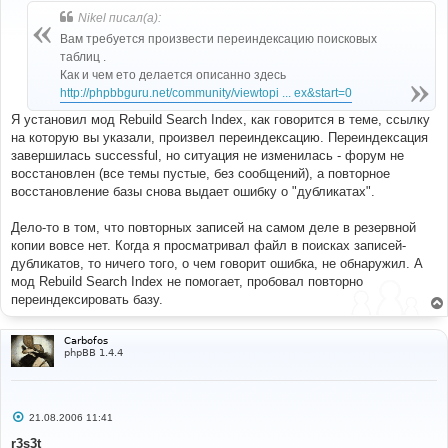
б
Nikel писал(а):
щ
е
Вам требуется произвести переиндексацию поисковых
н
таблиц .
и
е
Как и чем ето делается описанно здесь
http://phpbbguru.net/community/viewtopi ... ex&start=0
Я установил мод Rebuild Search Index, как говорится в теме, ссылку
на которую вы указали, произвел переиндексацию. Переиндексация
завершилась successful, но ситуация не изменилась - форум не
восстановлен (все темы пустые, без сообщений), а повторное
восстановление базы снова выдает ошибку о "дубликатах".
Дело-то в том, что повторных записей на самом деле в резервной
копии вовсе нет. Когда я просматривал файл в поисках записей-
дубликатов, то ничего того, о чем говорит ошибка, не обнаружил. А
мод Rebuild Search Index не помогает, пробовал повторно
переиндексировать базу.
Carbofos
phpBB 1.4.4
С
21.08.2006 11:41
о
о
r3s3t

————

● Instructions for the task:
Go through the data above and find the lines with the word "записей". Copy each of those lines.

● Answer section:
Дело-то в том, что повторных записей на самом деле в резервной
копии вовсе нет. Когда я просматривал файл в поисках записей-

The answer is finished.